--- Excerpt provided ---
Content starts
The entrance to the nursery garden was up a narrow, sandy lane, where a lot of little, half-clad, brown children ran out after us and offered small, tousled bunches of faded flowers. Queer little souls, these Filipino children, with thin limbs and fluttering muslin garments.

On each side of the sandy lane was a field planted with rose bushes; in the garden itself nothing appeared but rows and rows of flower-pots containing green plants and ferns—the sort of plants and ferns one only sees in conservatories at home. The garden was laid out in formal earthen paths, bordered with tiles, but the gardener was anything but formal—a huge, fat, old native with Chinese eyes, got up airily in white bathing-drawers and a muslin camisa.
Content ends
(Stored items)
Content starts
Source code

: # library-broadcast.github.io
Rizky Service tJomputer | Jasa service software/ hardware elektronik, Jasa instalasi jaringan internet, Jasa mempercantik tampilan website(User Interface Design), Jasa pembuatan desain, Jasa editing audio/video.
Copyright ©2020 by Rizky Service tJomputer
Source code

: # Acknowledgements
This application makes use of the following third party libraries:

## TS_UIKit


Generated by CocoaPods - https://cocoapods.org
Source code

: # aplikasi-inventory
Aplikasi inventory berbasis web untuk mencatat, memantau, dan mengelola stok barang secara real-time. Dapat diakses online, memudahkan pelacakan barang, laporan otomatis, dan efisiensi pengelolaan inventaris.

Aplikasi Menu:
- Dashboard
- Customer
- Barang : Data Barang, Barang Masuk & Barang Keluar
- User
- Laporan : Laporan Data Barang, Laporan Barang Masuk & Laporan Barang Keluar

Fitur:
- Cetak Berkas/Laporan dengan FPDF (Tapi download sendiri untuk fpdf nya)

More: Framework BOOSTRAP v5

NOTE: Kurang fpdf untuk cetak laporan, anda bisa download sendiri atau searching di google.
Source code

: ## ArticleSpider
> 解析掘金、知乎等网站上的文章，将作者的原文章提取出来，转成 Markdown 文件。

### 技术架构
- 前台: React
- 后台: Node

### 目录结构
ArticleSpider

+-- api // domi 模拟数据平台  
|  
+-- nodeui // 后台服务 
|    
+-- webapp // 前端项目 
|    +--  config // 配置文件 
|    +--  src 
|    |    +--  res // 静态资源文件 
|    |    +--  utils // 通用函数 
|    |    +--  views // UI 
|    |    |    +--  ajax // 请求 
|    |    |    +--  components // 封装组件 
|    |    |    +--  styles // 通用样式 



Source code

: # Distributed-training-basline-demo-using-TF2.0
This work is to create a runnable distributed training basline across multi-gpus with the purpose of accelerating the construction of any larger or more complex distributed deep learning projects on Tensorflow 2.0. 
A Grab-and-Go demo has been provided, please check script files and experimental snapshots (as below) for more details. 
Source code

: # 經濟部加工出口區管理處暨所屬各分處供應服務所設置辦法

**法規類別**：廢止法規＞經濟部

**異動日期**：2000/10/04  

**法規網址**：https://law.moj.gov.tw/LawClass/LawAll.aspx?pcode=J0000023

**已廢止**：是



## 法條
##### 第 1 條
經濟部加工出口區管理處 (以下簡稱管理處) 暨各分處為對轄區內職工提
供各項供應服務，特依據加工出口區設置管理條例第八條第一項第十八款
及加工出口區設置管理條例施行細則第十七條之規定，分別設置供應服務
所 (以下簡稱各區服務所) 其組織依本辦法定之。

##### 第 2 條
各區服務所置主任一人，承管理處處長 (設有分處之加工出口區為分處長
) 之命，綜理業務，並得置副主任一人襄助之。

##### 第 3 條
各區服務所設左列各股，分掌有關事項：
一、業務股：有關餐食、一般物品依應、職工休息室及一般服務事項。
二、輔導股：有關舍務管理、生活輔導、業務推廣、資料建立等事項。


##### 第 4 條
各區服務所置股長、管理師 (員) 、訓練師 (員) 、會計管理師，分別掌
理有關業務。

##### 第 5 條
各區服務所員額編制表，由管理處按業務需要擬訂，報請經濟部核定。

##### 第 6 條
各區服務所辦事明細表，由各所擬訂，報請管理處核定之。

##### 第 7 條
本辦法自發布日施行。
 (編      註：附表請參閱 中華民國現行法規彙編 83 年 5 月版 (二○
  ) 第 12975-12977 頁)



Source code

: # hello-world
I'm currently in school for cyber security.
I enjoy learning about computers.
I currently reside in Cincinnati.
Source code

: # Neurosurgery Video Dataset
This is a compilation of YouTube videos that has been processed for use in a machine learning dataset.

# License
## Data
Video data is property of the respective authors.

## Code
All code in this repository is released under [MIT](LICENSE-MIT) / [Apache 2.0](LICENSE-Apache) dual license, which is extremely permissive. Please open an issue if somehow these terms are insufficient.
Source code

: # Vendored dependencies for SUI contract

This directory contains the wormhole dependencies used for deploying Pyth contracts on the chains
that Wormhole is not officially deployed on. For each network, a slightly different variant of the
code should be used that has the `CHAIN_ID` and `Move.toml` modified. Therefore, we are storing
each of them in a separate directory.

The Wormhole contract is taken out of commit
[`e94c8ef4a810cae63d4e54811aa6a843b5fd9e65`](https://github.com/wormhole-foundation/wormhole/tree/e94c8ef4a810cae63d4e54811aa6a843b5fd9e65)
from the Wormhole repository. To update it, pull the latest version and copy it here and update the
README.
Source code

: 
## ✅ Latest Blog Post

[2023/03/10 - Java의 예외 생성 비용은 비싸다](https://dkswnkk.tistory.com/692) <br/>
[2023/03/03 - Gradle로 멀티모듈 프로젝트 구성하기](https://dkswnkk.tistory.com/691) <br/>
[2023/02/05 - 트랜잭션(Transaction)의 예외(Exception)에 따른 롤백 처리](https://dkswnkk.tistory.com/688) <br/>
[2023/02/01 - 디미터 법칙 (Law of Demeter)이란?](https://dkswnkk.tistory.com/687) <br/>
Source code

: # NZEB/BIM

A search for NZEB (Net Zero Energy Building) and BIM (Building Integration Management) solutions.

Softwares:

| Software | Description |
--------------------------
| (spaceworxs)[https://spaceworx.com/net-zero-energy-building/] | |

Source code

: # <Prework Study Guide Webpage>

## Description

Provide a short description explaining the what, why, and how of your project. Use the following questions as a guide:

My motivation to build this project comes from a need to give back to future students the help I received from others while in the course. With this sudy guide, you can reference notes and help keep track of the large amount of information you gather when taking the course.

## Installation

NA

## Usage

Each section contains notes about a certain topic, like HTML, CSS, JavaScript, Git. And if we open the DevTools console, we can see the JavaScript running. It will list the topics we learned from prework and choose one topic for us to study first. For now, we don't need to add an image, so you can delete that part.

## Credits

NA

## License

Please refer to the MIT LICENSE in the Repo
Content ends
--- Work request 1 ---
Answer these questions about the nursery garden passage:
(a) What did the children who ran out after the visitors offer them?
(b) What was planted in the field on each side of the sandy lane?
(c) What was the gardener wearing?
--- Work request 2 ---
In the stored items, copy out everything from the line containing "This directory contains" down to the line containing "Provide a short", including both of those lines.

--- Written reply 1 ---
(a) Small, tousled bunches of faded flowers.
(b) Rose bushes.
(c) White bathing-drawers and a muslin camisa.

--- Written reply 2 ---
This directory contains the wormhole dependencies used for deploying Pyth contracts on the chains
that Wormhole is not officially deployed on. For each network, a slightly different variant of the
code should be used that has the `CHAIN_ID` and `Move.toml` modified. Therefore, we are storing
each of them in a separate directory.

The Wormhole contract is taken out of commit
[`e94c8ef4a810cae63d4e54811aa6a843b5fd9e65`](https://github.com/wormhole-foundation/wormhole/tree/e94c8ef4a810cae63d4e54811aa6a843b5fd9e65)
from the Wormhole repository. To update it, pull the latest version and copy it here and update the
README.
Source code

: 
## ✅ Latest Blog Post

[2023/03/10 - Java의 예외 생성 비용은 비싸다](https://dkswnkk.tistory.com/692) <br/>
[2023/03/03 - Gradle로 멀티모듈 프로젝트 구성하기](https://dkswnkk.tistory.com/691) <br/>
[2023/02/05 - 트랜잭션(Transaction)의 예외(Exception)에 따른 롤백 처리](https://dkswnkk.tistory.com/688) <br/>
[2023/02/01 - 디미터 법칙 (Law of Demeter)이란?](https://dkswnkk.tistory.com/687) <br/>
Source code

: # NZEB/BIM

A search for NZEB (Net Zero Energy Building) and BIM (Building Integration Management) solutions.

Softwares:

| Software | Description |
--------------------------
| (spaceworxs)[https://spaceworx.com/net-zero-energy-building/] | |

Source code

: # <Prework Study Guide Webpage>

## Description

Provide a short description explaining the what, why, and how of your project. Use the following questions as a guide:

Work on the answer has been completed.